I remember a long-ago advertisement for Contadina tomato paste. It went something like this:
Eight great tomatoes in an itsy bitsy can!
This ad creates an appealing image, or at least a provocative one, that I suppose sold a lot of tomato paste.
In educational research, we do something a lot like “eight great tomatoes.” It’s called meta-analysis, or systematic review. I am particularly interested in meta-analyses of experimental studies of educational programs. For example, there are meta-analyses of reading and math and science programs. I’ve written them myself, as have many others. In each, some number of relevant studies are identified. From each study, one or more “effect sizes” are computed to represent the impact of the program on important outcomes, such as scores on achievement tests. These are then averaged to get an overall impact for each program or type of program. Think of the effect size as boiling down tomatoes to make concentrated paste, to fit into an itsy bitsy can.
But here is the problem. The Contadina ad specifies eight great tomatoes. If even one tomato is instead a really lousy one, the contents of the itsy bitsy can will be lousy. Ultimately, lousy tomato pastes would bankrupt the company.

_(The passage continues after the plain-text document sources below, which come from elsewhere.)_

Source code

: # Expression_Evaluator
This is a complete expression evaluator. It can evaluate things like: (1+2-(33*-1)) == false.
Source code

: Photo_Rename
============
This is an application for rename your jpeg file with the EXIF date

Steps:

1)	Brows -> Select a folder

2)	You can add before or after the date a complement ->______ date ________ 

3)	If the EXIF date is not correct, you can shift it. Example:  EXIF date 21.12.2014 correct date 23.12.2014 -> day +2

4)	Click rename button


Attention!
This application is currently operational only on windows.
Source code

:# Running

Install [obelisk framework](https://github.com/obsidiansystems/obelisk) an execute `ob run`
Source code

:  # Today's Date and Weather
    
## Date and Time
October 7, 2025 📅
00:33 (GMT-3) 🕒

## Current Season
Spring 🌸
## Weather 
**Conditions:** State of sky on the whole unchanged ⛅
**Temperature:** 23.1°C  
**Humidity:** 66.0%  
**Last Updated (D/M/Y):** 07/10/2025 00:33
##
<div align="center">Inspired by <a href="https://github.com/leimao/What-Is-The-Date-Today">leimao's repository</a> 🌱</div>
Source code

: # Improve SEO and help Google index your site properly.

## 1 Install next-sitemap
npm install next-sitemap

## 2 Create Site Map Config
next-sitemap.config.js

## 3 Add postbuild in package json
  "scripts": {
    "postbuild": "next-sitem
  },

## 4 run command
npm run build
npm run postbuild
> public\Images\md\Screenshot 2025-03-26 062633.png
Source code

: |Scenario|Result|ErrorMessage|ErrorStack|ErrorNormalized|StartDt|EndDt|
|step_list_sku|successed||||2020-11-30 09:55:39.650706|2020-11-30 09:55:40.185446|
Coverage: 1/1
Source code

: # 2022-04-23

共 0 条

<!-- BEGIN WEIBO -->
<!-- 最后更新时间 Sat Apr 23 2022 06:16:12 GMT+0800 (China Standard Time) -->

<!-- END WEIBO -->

The same is true of meta-analyses. Some meta-analyses include a broad range of studies – good, mediocre, and bad. They may try to statistically control for various factors, but this does not do the job. Bad studies lead to bad outcomes. Years ago, I critiqued a study of “class size.” The studies of class size in ordinary classrooms found small effects. But there was one study that involved teaching tennis. In small classes, the kids got a lot more court time than did kids in large classes. This study, and only this study, found substantial effects of class size, significantly affecting the average. There were not eight great tomatoes, there was at least one lousy tomato, which made the itsy bitsy can worthless.
The point I am making here is that when doing meta-analysis, the studies must be pre-screened for quality, and then carefully scrubbed. Specifically, there are many factors that greatly (and falsely) inflate effect size. Examples include use of assessments made by the researchers and ones that assess what was taught in the experimental group but not the control group, use of small samples, and provision of excessive assistance to the teachers.
Some meta-analyses just shovel all the studies onto a computer and report an average effect size. More responsible ones shovel the studies into a computer and then test for and control for various factors that might affect outcomes. This is better, but you just can’t control for lousy studies, because they are often lousy in many ways.
Instead, high-quality meta-analyses set specific criteria for inclusion intended to minimize bias. Studies often use both valid measures and crummy measures (such as those biased toward the experimental group). Good meta-analyses use the good measures but not the (defined in advance) crummy ones. Studies that only used crummy measures are excluded. And so on.
With systematic standards, systematically applied, meta-analyses can be of great value. Call it the Contadina method. In order to get great tomato paste, start with great tomatoes. The rest takes care of itself.